Out of the corner of his mouth Uncle Dan explained, “He’s telling them he’s a black Jew.”
“I do not preach the New Testament,” the orator shouted in English. “Let us speak only of the wonders concealed in the Old. Let us confine ourselves only to the Pentateuch. Those of you who paid attention in heder will recall where it says …” and he lapsed into Hebrew.
His accent brought grins from the crowd; but sudd
enly he squatted and began to print characters on the street, in the space before us. His calligraphy, stark and sharp and yellow, stood out on the black street like the brilliant mysterious border of an Oriental rug. Drawing with nervous rapidity, he continued to scream at us as he stooped over his chalk, lecturing in English, quoting in Hebrew. Swiftly a pattern emerged as he whirled and twisted on his haunches: The mysterious phrases intersected at their center to form—“Inevitably!” he cried out, enraptured, the sweat of persuasion dripping down his cheeks—a cross.
“What I tell you?” a tubby man beside me demanded of his companion. “He’s a meshummad, like I said.”
“To be a meshummad, you got to be a Jew to start out. Otherwise, how can you change over?
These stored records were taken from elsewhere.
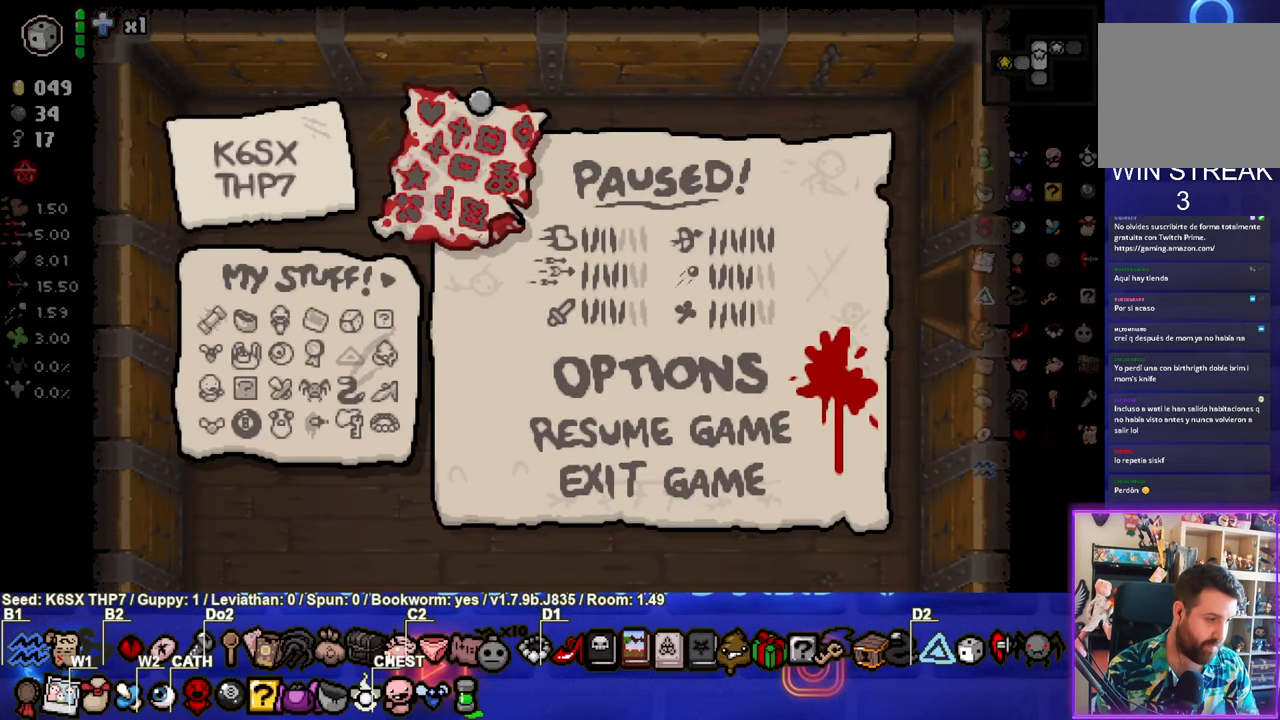
{"buttons": [], "left_stick": "center", "events": []}
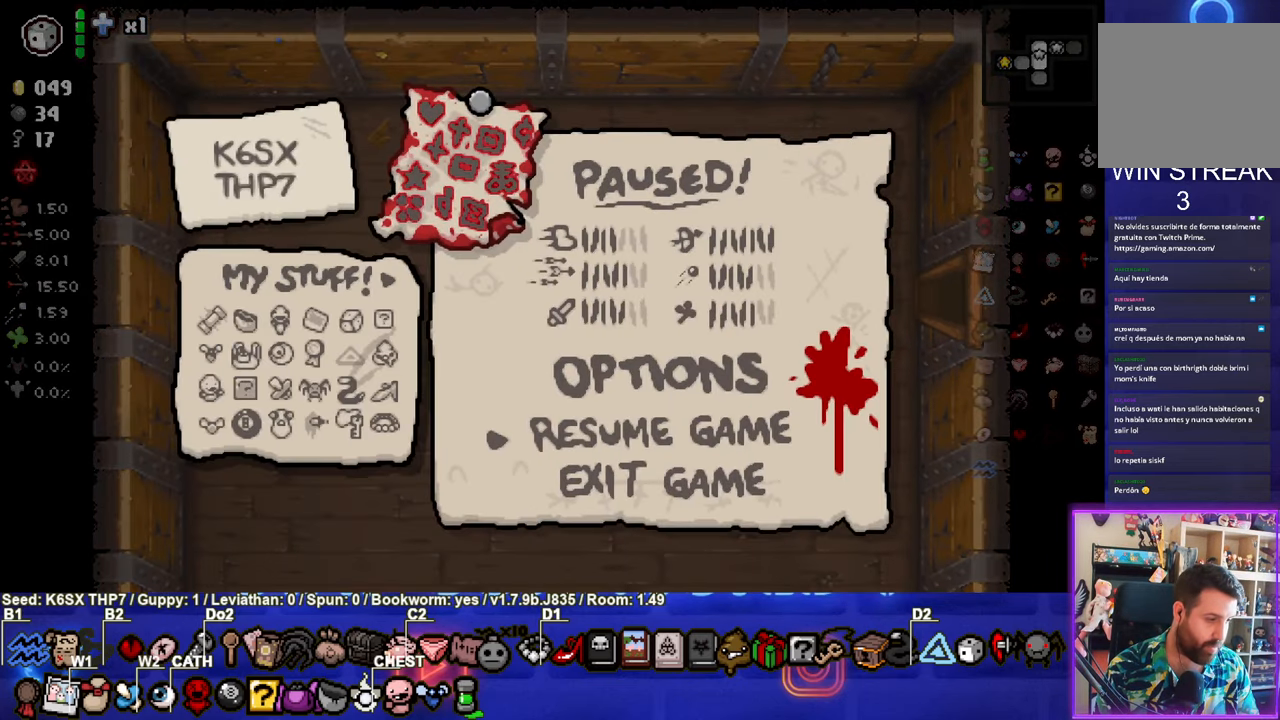
{"buttons": [], "left_stick": "center", "events": []}
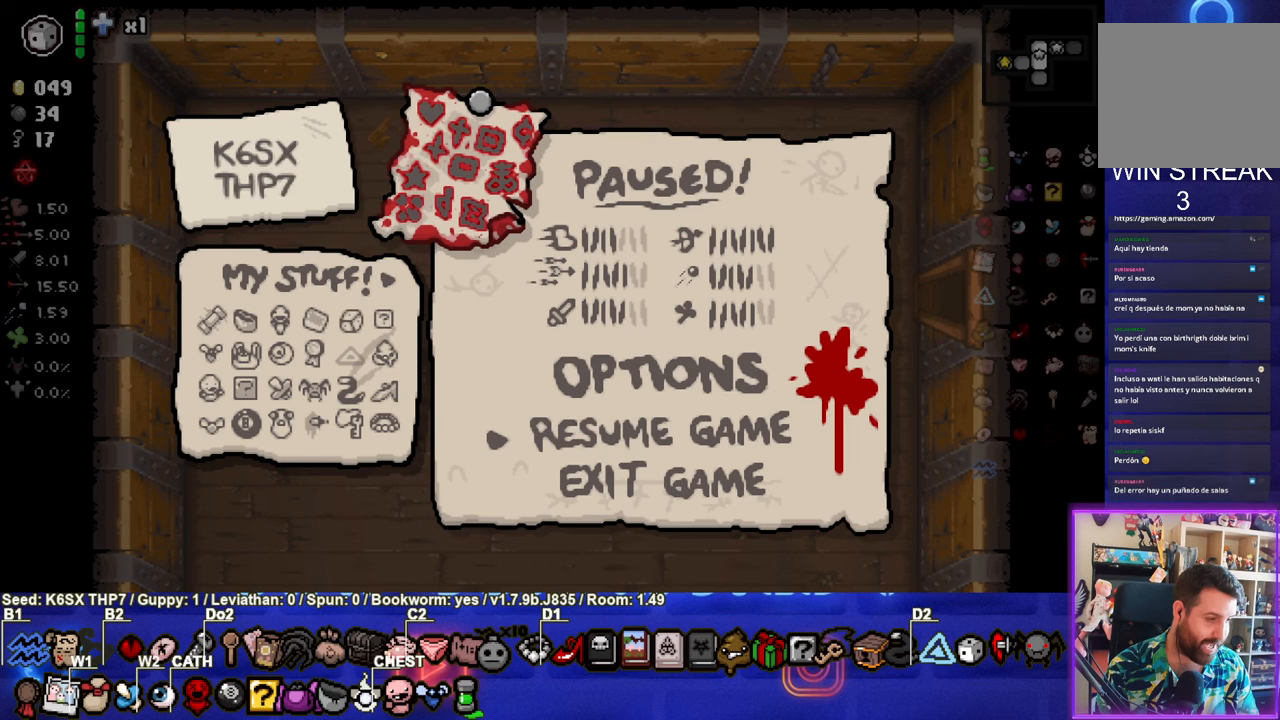
{"buttons": [], "left_stick": "center", "events": []}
Nah, he’s a missionary, an agitator. He comes downtown to convert.”
Some of the crowd were muttering angrily, others turning their backs in disgust, a few (like Uncle Dan) chuckling, as the black orator called after us, flailing his long arms, white cuffs dangling over his wrists, “It is written in our own Book! We must admit the Christ to our hearts!”
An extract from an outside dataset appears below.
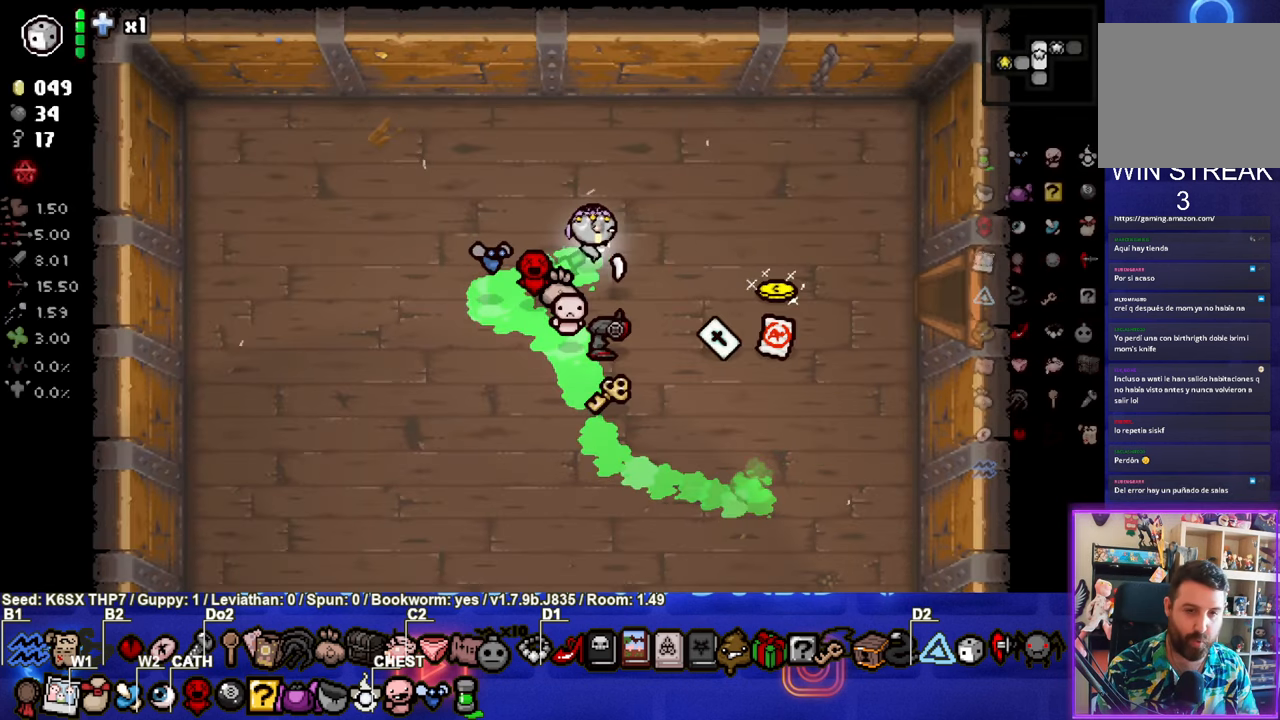
{"buttons": [], "left_stick": "down-right", "events": [[167, "left_stick", "right"], [367, "left_stick", "down-right"]]}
And in the course of that week I saw signs and portents, cabalic symbols chalked on the city streets and tattooed on the shoulders of beings who ate cold steel; I rode with lunatics, moved from murderers to fallen women, accepted an inscribed photo from the fattest woman in the world, and one morning Van Mungo, the great Dodger pitcher, my hero long before I had come to Brooklyn, and my uncle’s friend, rumpled my hair and autographed a baseball for me to take home, where I could varnish it to protect his signature and display it to the doubters of Dunkirk.